A partir de marzo del 2022 los usuarios residenciales observarán un aumento del 20% en sus tarifas de gas: así lo confirmó este miércoles el Gobierno a través del Decreto 91/2022, el cual ratifica una serie de adendas entre el ministro de Economía, Martín Guzmán; el interventor del ENARGAS, Federico Bernal; y las distintas empresas proveedoras del servicio.
La decisión se enmarca en los lineamientos alcanzados entre el Gobierno y el Fondo Monetario Internacional (FMI) para gestionar la deuda de u$s 44.000 millones que Argentina sostiene con el organismo: desde el Fondo exigen una reducción del déficit fiscal que debe ser empujada por la quita de subsidios a los servicios de parte del Estado, por lo que este Decreto se planta como un primer paso.
Las adendas entre el Gobierno y las distintas empresas de la industria del gas fueron acordadas entre distribuidoras (Metrogas, Naturgy, Gasnor, Gasnea y Camuzzi, entra otras) y transportistas (Transportadora de Gas del Sur y del Norte) e implican distintos niveles de incrementos.

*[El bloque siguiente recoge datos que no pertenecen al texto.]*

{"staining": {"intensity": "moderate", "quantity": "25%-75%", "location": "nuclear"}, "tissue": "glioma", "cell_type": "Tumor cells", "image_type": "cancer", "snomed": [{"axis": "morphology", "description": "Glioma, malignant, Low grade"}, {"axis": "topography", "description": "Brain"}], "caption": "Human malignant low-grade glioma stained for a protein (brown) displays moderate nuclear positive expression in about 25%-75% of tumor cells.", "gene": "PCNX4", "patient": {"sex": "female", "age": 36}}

Además, a pedido de las distribuidoras, el mismo aumento de tarifas que estaba previsto para abril del 2022 ahora será aplicado a partir de marzo con el fin de que estas puedan «afrontar sus costos de operación y mantenimiento y su cadena de pagos, de forma tal de continuar con la normal prestación del servicio público a su cargo».
La suba tiene como objetivo que las empresas aumenten sus ingresos luego de que en los últimos tres años a las distribuidoras se les autorizara únicamente un incremento del 26% mientras que las empresas transportadoras mantienen sus precios congelados respecto hace tres años, período en el que la inflación acumulada suma un 186%.

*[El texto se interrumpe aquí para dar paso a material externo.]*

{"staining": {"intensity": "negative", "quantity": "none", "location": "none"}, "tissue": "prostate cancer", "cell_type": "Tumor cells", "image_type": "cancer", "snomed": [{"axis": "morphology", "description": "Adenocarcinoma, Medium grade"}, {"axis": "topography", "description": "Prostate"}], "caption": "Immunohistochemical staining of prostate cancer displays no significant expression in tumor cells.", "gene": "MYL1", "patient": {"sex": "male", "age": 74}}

Así, estas últimas observarán una suba del 60% en sus ingresos mientras que las distribuidoras verán un aumento del 36%. Camuzzi recibió una adenda en el cargo fijo de 36% para residenciales, 35% para el servicio general P, 35% para GNC, 70% para Grandes Usuarios, 10% subdistribuidores y 50% para el servicio general G.
Naturalmente, esto impactará en las tarifas a pagar por los usuarios residenciales y las empresas, quienes sufrirán los siguientes aumentos a partir de marzo:
-Pequeñas y medianas empresas (PyMe): entre un 14 y un 15% de aumento.
-Usuarios residenciales: entre un 19 y un 20% de aumento.
Lo decretado implica que el Estado continuará sosteniendo los mismos subsidios que actualmente dedica a las empresas de la industria gasífera ya que los usuarios continuarán pagando únicamente el 29% del costo del gas.
Así, el Tesoro Nacional deberá cubrir un 71% del valor, entre lo que se cuenta los gastos en importaciones y en producción nacional.